### SOURCE EXTRACT

"""

From Testimony of Equality:
- This testimony led early Friends to reject "hat honor", the practice of honoring some people by removing the hat when in the presence of people of higher rank.
--Ahc 03:31, 11 August 2006 (UTC)
[edit] Split Decision making among Friends
It to me seems that this section should become its own article. Over time I think we'll be more and more inclined to include details of how a meeting for business functions, so it probably justifies it's own article. What do others think? --Ahc 03:52, 11 August 2006 (UTC)
- I followed the links to an article on "consensus decision making". The entire article seemed to me to be on the simplistic side (perhaps due to my ongoing research in Organizational Communication), but it had a section on "Quaker decision making." I don't know if it would be appropriate to link back here (sort of a 360 degree thing), but it certainly is relevant.
- Perhaps an article on "Quaker meetings" might be worth considering? I'm thinking in terms of examining several types of Quaker meetings (clearness, weddings, threshing, as well as business) in light of Quaker philosophies or traditional practices. Put another way, I am growing increasingly sensitive to cataloging "weird Quaker ways of doing things" in a de-contextualized sense. Perhaps we would be better off discussing how the Quakers' beliefs led to these different ways of meeting?
- Some suggestiongs:
- Universal ministry (everyone a minister),
- immediate access (not mediated by Priest or ecclesiastical structure),
- privileging peacemaking (refusing to accept any sort of social darwinism in which the strong--or aggressively vocal--prevail), and
- testimony of integrity (challenging participants to put beliefs into actions, even if it leads to unconventional methods)
- It doesn't have to be an apologetic for Quaker practices, but it would help explain why these practices are held so closely by Quakers, even of dramatically different theologies.
- And thank you all, for putting up with my "bull in a china shop" entrance. My entries could have been read as patronizing and as assuming that I was the only "real" Quaker present. I did not intend to communicate that; I am sorry. I suppose that several Quaker sensibilities were at work even here, among the tools and spare parts! Thank you for your gracious patience, all.
71.111.86.3 04:52, 11 August 2006 (UTC)Roy (but I still don't get all of the clever codes and secret handshakes. . .apparently there are different norms for the page discussion site than for the program/topic discussion site, and for a third sort of discussion place (which I haven't really assimilated in a coherent manner, yet. . .)

"""

### ASSIGNED TASK A
Decide whether each of the following statements agrees with the Quaker discussion, answering yes or no and quoting the words of the discussion that settle it: (i) the comment signed at 03:52 proposes that the section on decision making among Friends become its own article; (ii) the contributor who followed the links judged the article on "consensus decision making" to be thorough; (iii) one of the suggestions describes immediate access as not mediated by Priest or ecclesiastical structure.

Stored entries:
"""

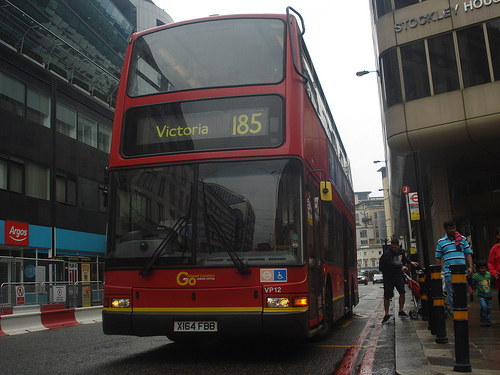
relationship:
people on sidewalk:
[373, 218, 498, 332] [393, 272, 498, 371]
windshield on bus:
[108, 162, 299, 269] [100, 15, 360, 349]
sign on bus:
[151, 110, 273, 144] [100, 15, 360, 349]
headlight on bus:
[262, 296, 289, 313] [82, 84, 385, 362]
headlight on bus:
[107, 294, 132, 315] [82, 84, 385, 362]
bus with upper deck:
[100, 15, 360, 349] [66, 20, 309, 181]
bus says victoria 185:
[100, 15, 360, 349] [152, 109, 266, 140]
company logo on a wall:
[6, 221, 31, 246] [16, 144, 98, 244]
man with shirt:
[434, 218, 473, 315] [435, 234, 473, 276]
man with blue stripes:
[434, 218, 473, 315] [433, 235, 472, 277]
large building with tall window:
[377, 0, 497, 232] [374, 49, 402, 103]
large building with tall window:
[377, 0, 497, 232] [392, 40, 432, 100]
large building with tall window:
[377, 0, 497, 232] [425, 35, 460, 93]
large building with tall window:
[377, 0, 497, 232] [452, 27, 492, 86]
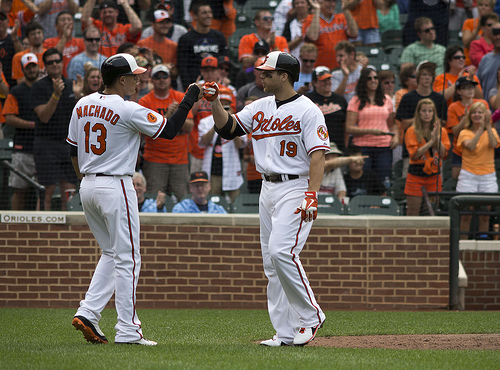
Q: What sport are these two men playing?
A: Baseball.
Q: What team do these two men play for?
A: The Orioles.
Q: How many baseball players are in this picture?
A: 2.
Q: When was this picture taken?
A: Daytime.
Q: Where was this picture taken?
A: The baseball field.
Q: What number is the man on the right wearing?
A: 19.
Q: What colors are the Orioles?
A: Orange, black and white.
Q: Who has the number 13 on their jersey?
A: Machado.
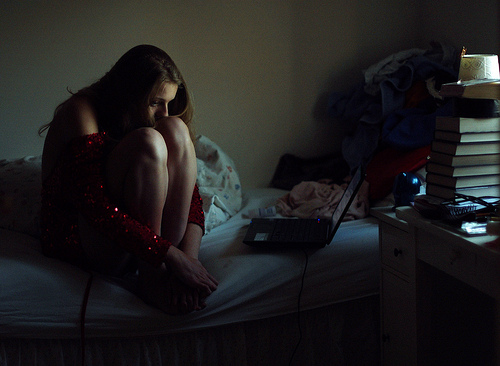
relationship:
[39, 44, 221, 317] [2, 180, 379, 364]
woman sitting on a bed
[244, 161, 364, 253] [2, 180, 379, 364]
laptop sitting on a bed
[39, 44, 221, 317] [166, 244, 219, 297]
woman's right hand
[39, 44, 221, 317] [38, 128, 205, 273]
woman's wearing a red sequined blouse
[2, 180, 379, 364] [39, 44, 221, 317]
bed of woman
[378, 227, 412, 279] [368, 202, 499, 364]
drawer of wooden desk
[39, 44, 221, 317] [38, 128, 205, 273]
woman in a red dress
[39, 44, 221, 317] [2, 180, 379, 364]
woman sitting on her bed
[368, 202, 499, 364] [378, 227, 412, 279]
white cabinet with a drawer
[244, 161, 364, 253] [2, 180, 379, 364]
laptop sitting on bed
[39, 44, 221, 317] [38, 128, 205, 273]
woman sitting in a red sequined dress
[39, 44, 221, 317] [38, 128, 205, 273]
woman wearing a red sequined blouse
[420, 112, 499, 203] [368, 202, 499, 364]
stack of books on wooden desk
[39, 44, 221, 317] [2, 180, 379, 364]
woman sitting on bed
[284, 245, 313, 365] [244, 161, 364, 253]
black wire from laptop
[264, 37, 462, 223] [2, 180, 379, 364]
pile of clothes at end of bed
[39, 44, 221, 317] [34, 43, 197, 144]
woman who has long brown hair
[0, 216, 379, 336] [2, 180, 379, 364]
edge of bed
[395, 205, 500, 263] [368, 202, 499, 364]
edge of a table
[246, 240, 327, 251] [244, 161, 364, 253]
edge of a laptop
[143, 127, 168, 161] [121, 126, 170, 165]
part of her knee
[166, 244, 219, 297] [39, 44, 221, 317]
hand of woman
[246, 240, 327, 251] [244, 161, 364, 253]
edge of laptop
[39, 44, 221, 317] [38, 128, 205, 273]
woman wearing a red dress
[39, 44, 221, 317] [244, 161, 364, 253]
woman in front of her laptop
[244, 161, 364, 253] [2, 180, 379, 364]
laptop on top of bed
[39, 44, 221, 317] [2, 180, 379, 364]
woman on her bed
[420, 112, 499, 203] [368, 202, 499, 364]
books on top of wooden desk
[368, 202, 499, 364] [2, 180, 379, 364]
wooden desk next to bed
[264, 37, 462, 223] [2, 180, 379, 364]
pile of clothes on bed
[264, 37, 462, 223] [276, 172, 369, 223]
messy pile of clothes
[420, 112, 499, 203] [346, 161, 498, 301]
large pile of hardcover books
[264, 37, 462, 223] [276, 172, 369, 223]
pile of clothing and clothes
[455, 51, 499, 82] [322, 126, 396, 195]
top half of a cream colored lamp shade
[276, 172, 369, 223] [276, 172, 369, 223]
clothes are clothes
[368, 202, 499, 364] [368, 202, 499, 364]
part of a wooden desk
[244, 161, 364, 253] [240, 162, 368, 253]
part of a laptop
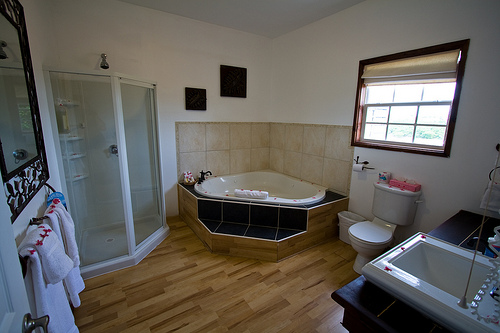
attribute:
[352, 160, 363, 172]
paper — white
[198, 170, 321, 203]
bathtub — large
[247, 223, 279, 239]
tile — black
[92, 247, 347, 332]
floor — wooden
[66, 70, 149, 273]
glass — enclosed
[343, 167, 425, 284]
toilet — white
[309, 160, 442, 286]
toilet — white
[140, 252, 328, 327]
wood floor — wooden, light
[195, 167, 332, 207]
tub — cornered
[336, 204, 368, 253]
waste bucket — white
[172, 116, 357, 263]
bathtub — triangle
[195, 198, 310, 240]
tile — blue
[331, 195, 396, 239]
toilet — white, porcelain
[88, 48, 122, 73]
shower head — silver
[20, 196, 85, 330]
towels — white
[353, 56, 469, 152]
mirror — black, metal 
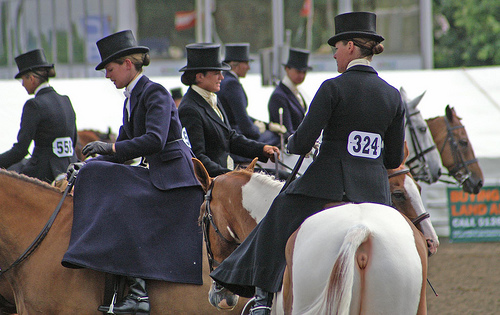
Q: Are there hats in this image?
A: Yes, there is a hat.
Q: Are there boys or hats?
A: Yes, there is a hat.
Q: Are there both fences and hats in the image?
A: No, there is a hat but no fences.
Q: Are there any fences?
A: No, there are no fences.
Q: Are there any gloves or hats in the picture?
A: Yes, there is a hat.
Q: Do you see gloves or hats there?
A: Yes, there is a hat.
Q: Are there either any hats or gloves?
A: Yes, there is a hat.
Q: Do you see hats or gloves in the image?
A: Yes, there is a hat.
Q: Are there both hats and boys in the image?
A: No, there is a hat but no boys.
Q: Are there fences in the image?
A: No, there are no fences.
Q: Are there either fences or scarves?
A: No, there are no fences or scarves.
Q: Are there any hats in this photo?
A: Yes, there is a hat.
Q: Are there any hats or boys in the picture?
A: Yes, there is a hat.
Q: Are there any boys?
A: No, there are no boys.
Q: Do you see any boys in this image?
A: No, there are no boys.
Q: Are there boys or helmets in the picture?
A: No, there are no boys or helmets.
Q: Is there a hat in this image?
A: Yes, there is a hat.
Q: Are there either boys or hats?
A: Yes, there is a hat.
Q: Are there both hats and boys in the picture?
A: No, there is a hat but no boys.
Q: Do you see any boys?
A: No, there are no boys.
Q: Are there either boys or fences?
A: No, there are no boys or fences.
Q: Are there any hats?
A: Yes, there is a hat.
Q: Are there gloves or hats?
A: Yes, there is a hat.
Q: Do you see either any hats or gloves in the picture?
A: Yes, there is a hat.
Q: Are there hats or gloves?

"""

### ASSIGNED TASK B
State how many lines of the listing contain the string "picture", treating uppercase and lowercase as different, and give only the number.

### RESPONSE A
(i) Yes: "It to me seems that this section should become its own article."
(ii) No: "The entire article seemed to me to be on the simplistic side"
(iii) Yes: "immediate access (not mediated by Priest or ecclesiastical structure)"

### RESPONSE B
8